Source text>
>>

Discovery Channel's annual "Shark Week" event starts this Sunday, but if you are a wealthy elite who likes Asian delicacies, you have probably thought about sharks more recently than last summer, like when you had 'shark fin' soup.
Soup is good food, there is just one problem with the shark fin kind; too often to get the fin, they catch a shark, cut it off, and then throw it back, where it will take a few days to die. Why? The shark fin itself has no culinary value, it just takes in the flavor of the broth, so this soup is truly just to show off how wealthy you are. About 2,000 years ago, it was served by Chinese nobility because they were the only ones who could force peasants to risk their lives for something so ridiculous. But everyone wants to feel like they are part of the glitterati now, and estimates are that up to 300 million people will eat the stuff, sometimes even in low-cost buffets, because we are a lot of better at fishing these days.

<<

Task> Please quote the shark fin soup passage above in full, word for word.

Available data>
>>

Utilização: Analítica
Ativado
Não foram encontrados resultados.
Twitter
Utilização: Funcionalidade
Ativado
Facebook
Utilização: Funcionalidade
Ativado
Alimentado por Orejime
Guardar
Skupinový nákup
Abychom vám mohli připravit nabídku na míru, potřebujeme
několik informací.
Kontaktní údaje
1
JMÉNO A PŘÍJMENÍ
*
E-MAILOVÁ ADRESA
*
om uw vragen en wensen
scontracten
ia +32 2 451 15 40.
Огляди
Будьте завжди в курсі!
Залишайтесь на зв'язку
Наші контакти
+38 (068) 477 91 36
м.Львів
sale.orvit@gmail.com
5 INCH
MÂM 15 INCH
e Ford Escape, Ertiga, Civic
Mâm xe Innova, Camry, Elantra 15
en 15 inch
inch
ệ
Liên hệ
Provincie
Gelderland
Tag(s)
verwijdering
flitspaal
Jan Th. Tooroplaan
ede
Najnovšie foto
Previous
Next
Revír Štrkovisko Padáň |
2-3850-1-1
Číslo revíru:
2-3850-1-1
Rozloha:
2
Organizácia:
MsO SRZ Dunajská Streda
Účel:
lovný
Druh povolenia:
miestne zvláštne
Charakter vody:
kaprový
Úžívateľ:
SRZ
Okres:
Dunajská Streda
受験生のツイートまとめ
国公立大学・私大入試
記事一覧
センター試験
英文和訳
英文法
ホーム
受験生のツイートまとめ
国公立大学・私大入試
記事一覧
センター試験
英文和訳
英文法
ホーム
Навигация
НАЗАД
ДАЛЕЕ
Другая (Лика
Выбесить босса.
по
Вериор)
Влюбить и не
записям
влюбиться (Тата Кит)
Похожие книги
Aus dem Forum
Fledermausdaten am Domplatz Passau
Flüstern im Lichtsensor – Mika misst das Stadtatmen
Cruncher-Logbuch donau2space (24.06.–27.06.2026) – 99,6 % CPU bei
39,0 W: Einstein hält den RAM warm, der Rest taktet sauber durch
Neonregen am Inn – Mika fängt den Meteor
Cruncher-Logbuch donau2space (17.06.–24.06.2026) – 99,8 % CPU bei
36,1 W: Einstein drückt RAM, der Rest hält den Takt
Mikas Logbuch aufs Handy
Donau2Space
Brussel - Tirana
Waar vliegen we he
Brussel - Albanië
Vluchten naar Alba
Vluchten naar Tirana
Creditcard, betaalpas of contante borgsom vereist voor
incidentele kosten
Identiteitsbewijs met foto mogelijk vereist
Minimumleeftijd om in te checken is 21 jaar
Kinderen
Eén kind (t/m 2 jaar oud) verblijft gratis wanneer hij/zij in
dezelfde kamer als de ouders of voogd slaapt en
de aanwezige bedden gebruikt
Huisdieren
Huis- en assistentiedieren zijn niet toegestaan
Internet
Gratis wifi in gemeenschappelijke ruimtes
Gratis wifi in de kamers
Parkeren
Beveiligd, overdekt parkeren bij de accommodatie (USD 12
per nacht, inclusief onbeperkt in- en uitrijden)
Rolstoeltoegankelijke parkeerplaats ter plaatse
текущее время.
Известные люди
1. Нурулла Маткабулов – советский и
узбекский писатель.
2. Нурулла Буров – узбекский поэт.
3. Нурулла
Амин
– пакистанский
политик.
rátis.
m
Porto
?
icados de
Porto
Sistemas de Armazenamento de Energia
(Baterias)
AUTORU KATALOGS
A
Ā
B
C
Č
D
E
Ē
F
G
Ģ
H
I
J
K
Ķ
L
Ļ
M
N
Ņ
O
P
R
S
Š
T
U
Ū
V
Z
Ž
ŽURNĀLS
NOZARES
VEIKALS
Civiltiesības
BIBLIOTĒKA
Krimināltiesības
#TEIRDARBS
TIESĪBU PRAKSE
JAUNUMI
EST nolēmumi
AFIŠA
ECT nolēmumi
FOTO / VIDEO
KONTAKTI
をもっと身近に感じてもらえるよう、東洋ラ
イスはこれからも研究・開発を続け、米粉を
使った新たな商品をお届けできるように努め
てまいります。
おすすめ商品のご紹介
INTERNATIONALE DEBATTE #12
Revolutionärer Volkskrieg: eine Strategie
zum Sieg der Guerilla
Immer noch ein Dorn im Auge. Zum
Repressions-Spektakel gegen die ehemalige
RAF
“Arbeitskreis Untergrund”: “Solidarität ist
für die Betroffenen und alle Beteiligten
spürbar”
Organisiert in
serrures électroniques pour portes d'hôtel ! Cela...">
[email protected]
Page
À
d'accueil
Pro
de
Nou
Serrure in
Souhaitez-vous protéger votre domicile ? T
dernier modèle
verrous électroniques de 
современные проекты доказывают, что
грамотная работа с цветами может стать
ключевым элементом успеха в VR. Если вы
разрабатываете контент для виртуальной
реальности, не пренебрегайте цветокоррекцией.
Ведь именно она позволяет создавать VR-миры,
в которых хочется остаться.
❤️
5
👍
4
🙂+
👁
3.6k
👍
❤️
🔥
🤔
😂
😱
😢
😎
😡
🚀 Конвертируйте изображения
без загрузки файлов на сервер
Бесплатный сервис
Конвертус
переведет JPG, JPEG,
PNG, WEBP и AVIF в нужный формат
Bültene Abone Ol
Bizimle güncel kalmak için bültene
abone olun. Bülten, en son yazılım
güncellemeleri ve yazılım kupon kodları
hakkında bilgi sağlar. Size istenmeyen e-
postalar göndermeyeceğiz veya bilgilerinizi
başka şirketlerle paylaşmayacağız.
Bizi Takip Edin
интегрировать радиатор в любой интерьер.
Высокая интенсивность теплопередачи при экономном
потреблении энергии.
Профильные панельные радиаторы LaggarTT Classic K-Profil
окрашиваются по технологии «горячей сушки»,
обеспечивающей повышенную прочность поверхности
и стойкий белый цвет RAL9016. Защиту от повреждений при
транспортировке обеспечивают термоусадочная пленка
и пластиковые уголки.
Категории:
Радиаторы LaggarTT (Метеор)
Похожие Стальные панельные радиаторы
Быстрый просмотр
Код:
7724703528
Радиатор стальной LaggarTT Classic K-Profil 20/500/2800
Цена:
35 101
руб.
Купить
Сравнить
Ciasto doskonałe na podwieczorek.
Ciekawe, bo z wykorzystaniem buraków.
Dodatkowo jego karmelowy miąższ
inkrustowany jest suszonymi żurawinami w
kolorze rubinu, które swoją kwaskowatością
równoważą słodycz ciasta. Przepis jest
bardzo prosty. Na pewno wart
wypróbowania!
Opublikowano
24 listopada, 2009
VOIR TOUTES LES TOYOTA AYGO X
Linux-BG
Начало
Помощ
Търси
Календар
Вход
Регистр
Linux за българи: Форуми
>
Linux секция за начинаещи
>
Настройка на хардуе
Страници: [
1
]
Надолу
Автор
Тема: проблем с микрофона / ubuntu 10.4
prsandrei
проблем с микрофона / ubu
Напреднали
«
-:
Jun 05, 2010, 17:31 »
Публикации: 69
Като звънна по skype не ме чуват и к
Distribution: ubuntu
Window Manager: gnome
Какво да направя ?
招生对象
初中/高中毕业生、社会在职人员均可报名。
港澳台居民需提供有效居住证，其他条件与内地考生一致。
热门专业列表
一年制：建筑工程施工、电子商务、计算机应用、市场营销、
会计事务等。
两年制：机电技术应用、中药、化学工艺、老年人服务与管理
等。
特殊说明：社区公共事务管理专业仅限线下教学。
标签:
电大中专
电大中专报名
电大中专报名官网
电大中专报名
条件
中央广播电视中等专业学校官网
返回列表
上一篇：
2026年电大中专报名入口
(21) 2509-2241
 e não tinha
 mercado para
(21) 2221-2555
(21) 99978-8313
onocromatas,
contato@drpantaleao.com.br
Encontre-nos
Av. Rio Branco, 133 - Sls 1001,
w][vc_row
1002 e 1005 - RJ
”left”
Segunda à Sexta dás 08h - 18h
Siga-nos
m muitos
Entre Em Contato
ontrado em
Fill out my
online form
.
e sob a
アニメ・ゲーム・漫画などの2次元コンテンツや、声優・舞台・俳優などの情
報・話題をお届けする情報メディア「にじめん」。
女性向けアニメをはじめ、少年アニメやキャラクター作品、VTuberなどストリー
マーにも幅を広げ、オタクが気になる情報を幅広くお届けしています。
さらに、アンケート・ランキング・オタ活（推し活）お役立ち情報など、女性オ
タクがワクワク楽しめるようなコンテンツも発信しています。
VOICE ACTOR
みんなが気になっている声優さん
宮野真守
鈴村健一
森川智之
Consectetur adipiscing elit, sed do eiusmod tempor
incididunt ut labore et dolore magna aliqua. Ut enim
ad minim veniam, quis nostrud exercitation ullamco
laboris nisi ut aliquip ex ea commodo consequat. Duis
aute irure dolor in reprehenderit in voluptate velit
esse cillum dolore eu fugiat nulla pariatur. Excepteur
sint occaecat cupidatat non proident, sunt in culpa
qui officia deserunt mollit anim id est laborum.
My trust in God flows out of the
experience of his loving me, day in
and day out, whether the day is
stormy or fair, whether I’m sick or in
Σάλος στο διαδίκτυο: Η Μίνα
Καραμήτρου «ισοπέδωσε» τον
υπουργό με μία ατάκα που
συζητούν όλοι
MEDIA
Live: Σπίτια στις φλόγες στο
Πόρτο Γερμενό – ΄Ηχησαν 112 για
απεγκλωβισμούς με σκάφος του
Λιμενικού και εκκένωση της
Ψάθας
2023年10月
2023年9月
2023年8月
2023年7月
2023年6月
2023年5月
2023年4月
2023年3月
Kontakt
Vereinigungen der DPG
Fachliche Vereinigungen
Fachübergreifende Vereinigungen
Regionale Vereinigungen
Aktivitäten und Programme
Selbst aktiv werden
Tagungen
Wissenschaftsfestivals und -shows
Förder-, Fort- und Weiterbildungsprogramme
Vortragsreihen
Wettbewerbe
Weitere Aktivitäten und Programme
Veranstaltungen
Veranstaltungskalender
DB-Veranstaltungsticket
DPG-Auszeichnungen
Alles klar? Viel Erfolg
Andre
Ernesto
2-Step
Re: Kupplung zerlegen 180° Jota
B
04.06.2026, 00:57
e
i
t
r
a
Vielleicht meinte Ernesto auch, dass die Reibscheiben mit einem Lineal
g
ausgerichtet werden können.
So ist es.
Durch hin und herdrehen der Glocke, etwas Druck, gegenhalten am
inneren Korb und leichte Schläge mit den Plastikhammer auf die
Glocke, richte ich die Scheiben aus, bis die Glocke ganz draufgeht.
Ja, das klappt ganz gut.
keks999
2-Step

<<

Output of the task>
Discovery Channel's annual "Shark Week" event starts this Sunday, but if you are a wealthy elite who likes Asian delicacies, you have probably thought about sharks more recently than last summer, like when you had 'shark fin' soup.
Soup is good food, there is just one problem with the shark fin kind; too often to get the fin, they catch a shark, cut it off, and then throw it back, where it will take a few days to die. Why? The shark fin itself has no culinary value, it just takes in the flavor of the broth, so this soup is truly just to show off how wealthy you are. About 2,000 years ago, it was served by Chinese nobility because they were the only ones who could force peasants to risk their lives for something so ridiculous. But everyone wants to feel like they are part of the glitterati now, and estimates are that up to 300 million people will eat the stuff, sometimes even in low-cost buffets, because we are a lot of better at fishing these days.